The $0.70 rate for drivers is rolling out just over a month after Gett announced a similarly attractive incentive for New York City riders: flat $10 fees to take any trip in Manhattan. There’s no price-surging and no added cost for time ticking away as you sit in midtown traffic. “We don’t try to cut corners to find a cheaper price point,” says Ron Srebro, Gett’s chief executive. “We always play fair, we always work only with licensed drivers.”

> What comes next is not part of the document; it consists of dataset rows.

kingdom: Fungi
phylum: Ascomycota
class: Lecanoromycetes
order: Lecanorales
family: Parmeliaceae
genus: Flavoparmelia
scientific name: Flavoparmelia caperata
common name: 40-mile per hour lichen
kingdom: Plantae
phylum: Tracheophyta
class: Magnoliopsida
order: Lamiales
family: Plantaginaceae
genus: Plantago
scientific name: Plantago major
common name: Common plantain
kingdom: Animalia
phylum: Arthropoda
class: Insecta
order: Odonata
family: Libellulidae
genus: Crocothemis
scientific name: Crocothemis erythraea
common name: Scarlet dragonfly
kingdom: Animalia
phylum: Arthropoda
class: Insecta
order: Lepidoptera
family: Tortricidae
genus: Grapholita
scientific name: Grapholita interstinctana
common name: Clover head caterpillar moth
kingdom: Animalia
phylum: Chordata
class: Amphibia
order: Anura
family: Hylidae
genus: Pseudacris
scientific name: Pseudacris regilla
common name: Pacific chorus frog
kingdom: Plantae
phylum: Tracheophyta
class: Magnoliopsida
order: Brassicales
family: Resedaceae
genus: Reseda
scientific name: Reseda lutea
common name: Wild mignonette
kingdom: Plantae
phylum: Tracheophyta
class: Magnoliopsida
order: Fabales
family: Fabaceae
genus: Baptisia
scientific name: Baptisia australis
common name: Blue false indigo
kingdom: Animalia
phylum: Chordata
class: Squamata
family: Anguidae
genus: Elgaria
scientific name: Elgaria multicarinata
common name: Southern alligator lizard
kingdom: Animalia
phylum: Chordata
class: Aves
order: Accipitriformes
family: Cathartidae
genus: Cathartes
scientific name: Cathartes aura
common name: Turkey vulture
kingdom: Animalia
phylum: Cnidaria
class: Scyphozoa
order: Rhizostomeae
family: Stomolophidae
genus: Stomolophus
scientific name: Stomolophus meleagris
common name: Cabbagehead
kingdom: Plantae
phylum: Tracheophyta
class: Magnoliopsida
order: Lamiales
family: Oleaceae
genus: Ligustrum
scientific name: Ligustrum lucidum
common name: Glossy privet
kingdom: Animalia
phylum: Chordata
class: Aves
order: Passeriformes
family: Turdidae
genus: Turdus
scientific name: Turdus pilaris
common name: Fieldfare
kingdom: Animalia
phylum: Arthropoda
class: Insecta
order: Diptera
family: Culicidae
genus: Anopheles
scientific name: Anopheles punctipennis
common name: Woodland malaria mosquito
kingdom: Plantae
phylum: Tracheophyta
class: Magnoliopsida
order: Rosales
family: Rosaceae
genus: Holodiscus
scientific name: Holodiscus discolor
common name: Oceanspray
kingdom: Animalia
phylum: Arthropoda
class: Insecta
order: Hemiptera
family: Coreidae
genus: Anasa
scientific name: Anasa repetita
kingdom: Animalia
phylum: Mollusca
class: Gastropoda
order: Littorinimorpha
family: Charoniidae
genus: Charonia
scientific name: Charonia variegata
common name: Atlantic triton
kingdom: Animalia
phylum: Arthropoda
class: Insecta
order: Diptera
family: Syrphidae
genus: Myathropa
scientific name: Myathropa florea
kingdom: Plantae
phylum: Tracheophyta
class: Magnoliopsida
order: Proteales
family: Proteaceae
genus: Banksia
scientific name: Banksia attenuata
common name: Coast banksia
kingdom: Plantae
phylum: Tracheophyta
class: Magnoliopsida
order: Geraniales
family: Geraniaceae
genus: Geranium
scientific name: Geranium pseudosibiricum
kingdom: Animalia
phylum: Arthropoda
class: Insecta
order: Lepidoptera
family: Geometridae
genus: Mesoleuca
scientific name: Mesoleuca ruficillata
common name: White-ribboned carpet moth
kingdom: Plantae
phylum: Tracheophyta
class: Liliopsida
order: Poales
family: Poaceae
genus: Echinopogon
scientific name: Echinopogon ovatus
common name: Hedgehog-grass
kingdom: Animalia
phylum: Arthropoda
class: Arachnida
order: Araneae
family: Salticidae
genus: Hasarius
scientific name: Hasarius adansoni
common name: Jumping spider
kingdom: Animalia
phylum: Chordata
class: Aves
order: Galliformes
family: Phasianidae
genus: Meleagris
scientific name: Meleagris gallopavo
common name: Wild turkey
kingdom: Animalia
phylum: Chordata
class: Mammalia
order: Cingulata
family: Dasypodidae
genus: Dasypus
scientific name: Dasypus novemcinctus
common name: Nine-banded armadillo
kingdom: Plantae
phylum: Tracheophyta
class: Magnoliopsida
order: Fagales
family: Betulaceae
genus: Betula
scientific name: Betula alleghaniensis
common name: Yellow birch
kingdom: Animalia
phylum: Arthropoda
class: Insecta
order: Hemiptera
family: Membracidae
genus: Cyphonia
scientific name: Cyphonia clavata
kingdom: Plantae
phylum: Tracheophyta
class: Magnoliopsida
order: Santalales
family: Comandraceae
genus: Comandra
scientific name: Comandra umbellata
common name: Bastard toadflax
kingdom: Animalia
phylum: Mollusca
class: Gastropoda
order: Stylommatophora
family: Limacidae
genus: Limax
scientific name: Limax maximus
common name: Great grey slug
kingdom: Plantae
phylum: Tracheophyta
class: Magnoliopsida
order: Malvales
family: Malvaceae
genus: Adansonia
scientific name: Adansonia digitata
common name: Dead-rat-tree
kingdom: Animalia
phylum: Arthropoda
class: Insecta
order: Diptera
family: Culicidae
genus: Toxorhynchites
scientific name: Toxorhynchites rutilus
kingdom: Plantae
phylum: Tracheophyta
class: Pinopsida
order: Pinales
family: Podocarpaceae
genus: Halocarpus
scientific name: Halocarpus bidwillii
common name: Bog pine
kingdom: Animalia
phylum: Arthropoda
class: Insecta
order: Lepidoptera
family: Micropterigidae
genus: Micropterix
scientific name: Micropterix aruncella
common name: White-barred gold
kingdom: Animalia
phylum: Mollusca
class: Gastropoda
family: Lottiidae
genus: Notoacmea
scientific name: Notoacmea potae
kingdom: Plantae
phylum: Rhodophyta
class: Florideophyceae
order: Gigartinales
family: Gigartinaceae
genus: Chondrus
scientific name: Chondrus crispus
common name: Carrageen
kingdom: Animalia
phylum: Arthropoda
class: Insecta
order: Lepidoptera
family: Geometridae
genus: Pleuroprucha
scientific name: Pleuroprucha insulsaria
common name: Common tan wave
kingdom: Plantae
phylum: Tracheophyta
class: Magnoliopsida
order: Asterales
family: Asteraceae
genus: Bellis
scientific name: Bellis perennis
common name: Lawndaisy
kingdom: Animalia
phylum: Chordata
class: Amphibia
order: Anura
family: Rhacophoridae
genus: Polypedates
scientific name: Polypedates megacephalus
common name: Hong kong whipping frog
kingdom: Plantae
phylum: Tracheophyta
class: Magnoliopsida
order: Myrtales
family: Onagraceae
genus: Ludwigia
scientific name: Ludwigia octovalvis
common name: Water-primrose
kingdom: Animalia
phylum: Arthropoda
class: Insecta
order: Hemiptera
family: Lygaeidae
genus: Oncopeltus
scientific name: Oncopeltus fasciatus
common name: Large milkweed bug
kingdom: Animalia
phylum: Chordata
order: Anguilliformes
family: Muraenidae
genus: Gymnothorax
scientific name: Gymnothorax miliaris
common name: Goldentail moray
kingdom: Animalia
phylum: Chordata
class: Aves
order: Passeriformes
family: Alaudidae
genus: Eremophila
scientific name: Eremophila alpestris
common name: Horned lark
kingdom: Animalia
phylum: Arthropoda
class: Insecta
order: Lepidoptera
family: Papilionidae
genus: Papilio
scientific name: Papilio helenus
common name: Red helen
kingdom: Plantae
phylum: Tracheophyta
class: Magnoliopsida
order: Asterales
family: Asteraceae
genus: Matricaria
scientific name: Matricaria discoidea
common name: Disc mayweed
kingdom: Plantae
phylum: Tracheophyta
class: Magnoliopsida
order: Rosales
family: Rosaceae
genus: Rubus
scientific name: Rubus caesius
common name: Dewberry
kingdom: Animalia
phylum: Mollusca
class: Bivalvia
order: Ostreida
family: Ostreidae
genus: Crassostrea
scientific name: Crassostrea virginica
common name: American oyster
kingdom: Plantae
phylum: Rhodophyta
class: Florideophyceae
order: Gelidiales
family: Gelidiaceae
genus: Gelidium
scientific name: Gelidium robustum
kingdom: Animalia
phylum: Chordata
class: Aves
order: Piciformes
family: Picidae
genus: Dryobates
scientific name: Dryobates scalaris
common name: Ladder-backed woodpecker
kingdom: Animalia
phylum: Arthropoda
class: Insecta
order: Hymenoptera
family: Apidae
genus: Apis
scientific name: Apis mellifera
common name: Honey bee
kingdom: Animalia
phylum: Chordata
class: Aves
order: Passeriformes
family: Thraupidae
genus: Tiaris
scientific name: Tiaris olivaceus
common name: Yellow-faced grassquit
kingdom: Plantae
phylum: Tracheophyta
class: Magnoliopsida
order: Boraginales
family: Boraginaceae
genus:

In chasing that goal, the company is stepping into uncertain economic territory. Gett has now drastically cut fares on the consumer side of its platform and presumably increased expenditures on the driver side. That doesn’t make a whole lot of sense—how can it offset higher costs to drivers while cutting prices for consumers? Srebro was reluctant to elaborate on how Gett plans to wrangle the finances of all this but admitted that Gett has not tested this particular pay-and-fare model in any of its other markets. (Gett is active in 24 cities including London, Moscow, St. Petersburg, Jerusalem, Tel Aviv, and Haifa.)
“I do think categorically that this is totally sustainable,” Srebro says. “The $10 promotion for us is sustainable. The driver pay is sustainable. And even for us if we need to change that balance a little, it will be sustainable.” It’s certainly possible that in the short term, Gett’s markets abroad—which Srebro says are bigger, more established, and more competitive with Uber—will help subsidize losses in New York. “This is a growth business so no, we’re not losing a lot of money,” he adds.
What’s most interesting about Gett’s decision is the implicit understanding that drivers are every bit as important—if not more so—than customers on its two-sided platform. So far, Uber and Lyft have largely played to the consumers’ interests as they undercut each others’ fares and pushed down driver pay as well. But lately drivers have grown frustrated with this system. When Uber tried to force its high-end SUV drivers to take cheap UberX fares, the drivers protested until Uber backed down. More and more, drivers are shuttling back and forth between Uber and Lyft and other on-demand car services to work for the one that currently pays the best rate and treats its workers the fairest.
Gett isn’t as big as Uber and Lyft, and it certainly isn’t as well-known in the U.S. But if Gett can draw enough drivers from its competitors to slow down their services without going broke in the process, it has a shot at carving out a bigger space for itself in the ride-sharing market.